(Requirement) In the material below, the lines to repeat exactly run from the one containing "- Should be" to the very last line, both included.

-- Material for the task follows --

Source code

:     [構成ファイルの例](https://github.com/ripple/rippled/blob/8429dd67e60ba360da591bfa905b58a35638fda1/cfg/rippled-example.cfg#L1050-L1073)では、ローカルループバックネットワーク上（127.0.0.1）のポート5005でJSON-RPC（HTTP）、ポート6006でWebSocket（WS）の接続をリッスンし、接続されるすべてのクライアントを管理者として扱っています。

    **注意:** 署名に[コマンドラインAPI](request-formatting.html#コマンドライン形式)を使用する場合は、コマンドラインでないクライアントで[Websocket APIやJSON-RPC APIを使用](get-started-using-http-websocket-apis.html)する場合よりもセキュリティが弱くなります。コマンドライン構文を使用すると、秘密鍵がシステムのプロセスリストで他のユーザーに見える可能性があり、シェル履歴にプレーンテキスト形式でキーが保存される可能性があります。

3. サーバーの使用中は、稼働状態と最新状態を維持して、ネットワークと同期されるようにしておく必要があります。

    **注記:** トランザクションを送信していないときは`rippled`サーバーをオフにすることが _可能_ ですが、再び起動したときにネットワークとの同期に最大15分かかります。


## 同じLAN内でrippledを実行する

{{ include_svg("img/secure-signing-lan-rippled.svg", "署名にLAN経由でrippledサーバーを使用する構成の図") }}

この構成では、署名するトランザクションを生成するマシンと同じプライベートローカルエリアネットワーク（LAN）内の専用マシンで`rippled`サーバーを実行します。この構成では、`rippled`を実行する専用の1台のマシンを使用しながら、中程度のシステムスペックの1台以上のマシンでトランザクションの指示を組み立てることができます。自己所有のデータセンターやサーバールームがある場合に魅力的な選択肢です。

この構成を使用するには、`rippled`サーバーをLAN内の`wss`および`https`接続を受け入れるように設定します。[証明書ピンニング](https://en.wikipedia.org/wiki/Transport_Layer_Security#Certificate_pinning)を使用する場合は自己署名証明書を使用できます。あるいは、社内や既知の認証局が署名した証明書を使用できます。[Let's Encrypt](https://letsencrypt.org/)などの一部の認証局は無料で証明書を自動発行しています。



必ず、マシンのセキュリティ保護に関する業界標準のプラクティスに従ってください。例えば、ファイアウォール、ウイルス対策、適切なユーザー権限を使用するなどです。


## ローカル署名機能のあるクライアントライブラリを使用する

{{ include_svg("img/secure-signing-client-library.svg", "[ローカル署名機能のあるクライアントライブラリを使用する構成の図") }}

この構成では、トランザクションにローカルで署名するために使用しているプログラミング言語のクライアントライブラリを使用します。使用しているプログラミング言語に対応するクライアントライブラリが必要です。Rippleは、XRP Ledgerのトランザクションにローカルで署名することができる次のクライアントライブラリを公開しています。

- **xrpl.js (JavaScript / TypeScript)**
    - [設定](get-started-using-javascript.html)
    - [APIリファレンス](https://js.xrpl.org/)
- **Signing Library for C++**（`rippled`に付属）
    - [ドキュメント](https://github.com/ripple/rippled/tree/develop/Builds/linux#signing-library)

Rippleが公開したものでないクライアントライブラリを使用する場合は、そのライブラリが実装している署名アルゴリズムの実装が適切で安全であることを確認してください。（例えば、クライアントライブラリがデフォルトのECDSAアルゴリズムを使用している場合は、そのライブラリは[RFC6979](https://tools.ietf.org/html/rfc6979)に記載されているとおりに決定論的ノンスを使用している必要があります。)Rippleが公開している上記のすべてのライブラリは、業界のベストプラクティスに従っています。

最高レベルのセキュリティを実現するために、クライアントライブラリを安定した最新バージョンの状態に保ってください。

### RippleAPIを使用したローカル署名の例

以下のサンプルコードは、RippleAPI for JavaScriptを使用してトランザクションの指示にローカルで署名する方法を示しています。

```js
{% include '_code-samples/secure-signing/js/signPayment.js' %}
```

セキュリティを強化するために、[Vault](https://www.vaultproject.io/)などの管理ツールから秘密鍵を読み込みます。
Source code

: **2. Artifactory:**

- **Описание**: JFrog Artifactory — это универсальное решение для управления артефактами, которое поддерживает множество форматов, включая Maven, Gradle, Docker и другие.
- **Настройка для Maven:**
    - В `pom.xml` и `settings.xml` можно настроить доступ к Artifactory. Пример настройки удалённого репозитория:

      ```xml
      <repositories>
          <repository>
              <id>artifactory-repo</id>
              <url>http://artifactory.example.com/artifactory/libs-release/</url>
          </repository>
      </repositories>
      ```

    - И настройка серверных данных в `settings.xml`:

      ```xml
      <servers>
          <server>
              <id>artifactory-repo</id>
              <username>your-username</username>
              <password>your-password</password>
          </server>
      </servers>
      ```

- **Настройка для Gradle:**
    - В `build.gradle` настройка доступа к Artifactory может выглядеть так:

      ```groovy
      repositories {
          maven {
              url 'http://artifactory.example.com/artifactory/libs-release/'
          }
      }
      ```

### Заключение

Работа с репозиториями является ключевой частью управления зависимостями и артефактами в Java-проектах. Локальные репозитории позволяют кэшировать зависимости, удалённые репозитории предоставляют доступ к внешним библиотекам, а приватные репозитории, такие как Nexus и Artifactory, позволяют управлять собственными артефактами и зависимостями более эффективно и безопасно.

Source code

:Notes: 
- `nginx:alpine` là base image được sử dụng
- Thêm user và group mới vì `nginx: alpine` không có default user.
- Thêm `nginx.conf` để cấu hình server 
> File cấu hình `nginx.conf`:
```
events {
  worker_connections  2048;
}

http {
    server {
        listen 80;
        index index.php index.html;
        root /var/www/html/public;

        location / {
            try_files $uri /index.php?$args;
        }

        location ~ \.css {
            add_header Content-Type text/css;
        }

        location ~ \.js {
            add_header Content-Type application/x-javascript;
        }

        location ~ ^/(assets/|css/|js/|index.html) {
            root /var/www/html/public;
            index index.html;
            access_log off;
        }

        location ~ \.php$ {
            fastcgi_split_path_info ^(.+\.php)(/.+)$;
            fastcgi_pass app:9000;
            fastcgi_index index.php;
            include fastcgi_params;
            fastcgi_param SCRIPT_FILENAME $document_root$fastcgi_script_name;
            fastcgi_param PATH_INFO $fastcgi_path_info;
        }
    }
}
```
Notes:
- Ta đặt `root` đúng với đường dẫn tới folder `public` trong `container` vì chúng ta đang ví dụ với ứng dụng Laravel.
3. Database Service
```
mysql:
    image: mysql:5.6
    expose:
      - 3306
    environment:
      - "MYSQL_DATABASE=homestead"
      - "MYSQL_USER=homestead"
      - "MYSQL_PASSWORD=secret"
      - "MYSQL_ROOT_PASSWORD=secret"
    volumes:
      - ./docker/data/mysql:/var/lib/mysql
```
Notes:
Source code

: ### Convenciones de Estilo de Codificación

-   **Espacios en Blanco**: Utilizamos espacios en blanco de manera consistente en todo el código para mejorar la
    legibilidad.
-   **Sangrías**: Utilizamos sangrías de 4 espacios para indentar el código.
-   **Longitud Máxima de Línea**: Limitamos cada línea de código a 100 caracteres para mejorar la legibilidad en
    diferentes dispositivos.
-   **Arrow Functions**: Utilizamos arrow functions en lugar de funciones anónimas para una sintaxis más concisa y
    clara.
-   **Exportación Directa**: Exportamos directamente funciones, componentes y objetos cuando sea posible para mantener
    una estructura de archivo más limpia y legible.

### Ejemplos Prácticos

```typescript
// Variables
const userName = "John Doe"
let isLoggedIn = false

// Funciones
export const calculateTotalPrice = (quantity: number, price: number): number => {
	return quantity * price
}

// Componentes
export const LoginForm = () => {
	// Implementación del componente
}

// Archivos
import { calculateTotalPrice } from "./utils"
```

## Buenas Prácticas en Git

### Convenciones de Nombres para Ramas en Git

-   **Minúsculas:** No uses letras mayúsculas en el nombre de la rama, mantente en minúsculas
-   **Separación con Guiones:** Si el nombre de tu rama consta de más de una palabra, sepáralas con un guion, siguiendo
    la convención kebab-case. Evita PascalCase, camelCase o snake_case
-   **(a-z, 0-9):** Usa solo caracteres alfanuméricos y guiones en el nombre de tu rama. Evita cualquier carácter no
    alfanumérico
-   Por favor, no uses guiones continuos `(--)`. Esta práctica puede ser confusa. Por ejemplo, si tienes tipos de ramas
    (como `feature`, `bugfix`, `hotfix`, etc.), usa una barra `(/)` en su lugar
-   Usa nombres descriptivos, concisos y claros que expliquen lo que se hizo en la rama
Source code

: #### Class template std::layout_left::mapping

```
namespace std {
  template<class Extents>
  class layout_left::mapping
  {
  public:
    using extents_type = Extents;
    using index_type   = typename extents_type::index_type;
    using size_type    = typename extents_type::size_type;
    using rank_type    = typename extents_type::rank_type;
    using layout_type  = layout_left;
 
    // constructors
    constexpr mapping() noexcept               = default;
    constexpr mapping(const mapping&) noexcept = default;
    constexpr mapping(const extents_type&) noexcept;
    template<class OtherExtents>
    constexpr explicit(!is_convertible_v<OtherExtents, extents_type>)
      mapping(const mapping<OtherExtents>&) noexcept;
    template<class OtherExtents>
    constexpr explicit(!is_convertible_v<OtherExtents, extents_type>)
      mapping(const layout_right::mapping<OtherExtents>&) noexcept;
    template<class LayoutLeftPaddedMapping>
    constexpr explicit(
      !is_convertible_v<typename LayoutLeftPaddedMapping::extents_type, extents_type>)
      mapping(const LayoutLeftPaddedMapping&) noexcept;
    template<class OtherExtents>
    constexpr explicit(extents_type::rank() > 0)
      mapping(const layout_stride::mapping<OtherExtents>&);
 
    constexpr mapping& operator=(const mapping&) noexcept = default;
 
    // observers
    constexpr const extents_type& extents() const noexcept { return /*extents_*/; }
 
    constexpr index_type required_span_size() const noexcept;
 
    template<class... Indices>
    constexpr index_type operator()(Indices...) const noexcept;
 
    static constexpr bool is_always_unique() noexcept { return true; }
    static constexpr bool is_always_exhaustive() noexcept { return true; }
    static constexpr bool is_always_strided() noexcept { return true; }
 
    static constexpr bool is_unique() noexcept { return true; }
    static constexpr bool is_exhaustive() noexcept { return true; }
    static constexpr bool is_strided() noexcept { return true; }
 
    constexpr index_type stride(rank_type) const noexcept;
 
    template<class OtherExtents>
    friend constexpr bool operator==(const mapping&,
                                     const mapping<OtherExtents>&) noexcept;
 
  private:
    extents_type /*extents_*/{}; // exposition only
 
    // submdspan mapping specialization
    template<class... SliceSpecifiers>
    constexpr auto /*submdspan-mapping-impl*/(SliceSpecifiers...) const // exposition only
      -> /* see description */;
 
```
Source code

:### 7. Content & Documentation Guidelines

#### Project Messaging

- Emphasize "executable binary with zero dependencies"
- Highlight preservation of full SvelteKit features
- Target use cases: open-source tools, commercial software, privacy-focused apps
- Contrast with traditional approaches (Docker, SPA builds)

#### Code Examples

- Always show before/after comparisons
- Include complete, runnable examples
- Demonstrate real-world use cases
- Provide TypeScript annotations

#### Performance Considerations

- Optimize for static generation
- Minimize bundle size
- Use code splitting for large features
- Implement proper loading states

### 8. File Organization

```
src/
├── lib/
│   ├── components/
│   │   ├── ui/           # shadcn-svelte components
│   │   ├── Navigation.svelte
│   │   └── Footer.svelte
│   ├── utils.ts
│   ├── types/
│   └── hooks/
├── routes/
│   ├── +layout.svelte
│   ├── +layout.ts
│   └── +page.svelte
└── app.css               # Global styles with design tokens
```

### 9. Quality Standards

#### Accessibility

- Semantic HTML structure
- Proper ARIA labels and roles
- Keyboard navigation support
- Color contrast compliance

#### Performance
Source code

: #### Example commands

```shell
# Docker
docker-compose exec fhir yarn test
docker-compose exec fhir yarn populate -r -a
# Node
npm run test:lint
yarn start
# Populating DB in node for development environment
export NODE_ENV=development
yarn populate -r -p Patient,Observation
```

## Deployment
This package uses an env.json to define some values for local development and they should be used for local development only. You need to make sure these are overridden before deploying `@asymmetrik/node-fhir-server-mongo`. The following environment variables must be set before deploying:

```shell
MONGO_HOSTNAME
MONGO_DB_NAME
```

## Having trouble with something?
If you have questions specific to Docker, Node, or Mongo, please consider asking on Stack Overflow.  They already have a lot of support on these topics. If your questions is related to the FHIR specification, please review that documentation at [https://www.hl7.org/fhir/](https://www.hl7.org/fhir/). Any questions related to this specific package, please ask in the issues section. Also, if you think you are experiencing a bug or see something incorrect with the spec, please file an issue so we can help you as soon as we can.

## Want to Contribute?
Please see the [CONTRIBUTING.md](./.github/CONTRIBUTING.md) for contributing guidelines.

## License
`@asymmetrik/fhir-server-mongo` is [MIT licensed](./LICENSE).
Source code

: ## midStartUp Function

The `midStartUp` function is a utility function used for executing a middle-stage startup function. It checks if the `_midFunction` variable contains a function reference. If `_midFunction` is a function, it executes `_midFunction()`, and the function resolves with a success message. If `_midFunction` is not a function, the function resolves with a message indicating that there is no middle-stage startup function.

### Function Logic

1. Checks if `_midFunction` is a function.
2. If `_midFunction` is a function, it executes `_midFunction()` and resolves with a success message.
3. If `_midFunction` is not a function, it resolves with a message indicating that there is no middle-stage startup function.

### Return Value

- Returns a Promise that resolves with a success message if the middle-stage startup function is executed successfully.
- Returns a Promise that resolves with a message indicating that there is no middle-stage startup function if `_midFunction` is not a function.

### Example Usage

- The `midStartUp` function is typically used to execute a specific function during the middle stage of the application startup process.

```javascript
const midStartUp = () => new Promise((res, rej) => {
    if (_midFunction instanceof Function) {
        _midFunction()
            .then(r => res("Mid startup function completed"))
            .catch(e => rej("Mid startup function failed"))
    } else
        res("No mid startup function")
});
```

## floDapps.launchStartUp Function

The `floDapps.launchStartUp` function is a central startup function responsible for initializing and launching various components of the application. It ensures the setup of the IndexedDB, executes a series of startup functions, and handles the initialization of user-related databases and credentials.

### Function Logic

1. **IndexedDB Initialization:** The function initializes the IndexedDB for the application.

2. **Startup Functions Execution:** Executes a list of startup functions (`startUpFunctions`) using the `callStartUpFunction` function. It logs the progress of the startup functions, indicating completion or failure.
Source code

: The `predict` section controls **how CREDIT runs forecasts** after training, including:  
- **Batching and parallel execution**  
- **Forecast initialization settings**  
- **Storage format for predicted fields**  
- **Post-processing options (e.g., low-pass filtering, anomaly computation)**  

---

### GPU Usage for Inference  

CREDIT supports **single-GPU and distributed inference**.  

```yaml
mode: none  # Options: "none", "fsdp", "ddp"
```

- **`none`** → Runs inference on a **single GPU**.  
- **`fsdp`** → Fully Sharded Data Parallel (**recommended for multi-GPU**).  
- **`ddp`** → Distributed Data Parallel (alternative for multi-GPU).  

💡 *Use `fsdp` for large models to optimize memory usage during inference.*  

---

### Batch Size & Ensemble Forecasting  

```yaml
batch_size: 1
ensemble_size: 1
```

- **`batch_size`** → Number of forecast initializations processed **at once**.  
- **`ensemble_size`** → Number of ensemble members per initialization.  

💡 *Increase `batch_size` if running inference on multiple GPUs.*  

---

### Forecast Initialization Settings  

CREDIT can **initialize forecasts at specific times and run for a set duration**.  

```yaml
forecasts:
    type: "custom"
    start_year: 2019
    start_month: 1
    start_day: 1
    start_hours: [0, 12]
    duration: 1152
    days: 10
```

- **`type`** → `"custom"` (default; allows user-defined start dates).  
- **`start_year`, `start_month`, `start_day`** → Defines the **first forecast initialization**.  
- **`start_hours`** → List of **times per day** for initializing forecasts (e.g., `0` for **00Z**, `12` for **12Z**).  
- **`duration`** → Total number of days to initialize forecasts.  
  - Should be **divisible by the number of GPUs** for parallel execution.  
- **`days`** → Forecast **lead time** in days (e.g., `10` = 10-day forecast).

-- Material for the task concluded --

(Result)
  - Should be **divisible by the number of GPUs** for parallel execution.  
- **`days`** → Forecast **lead time** in days (e.g., `10` = 10-day forecast).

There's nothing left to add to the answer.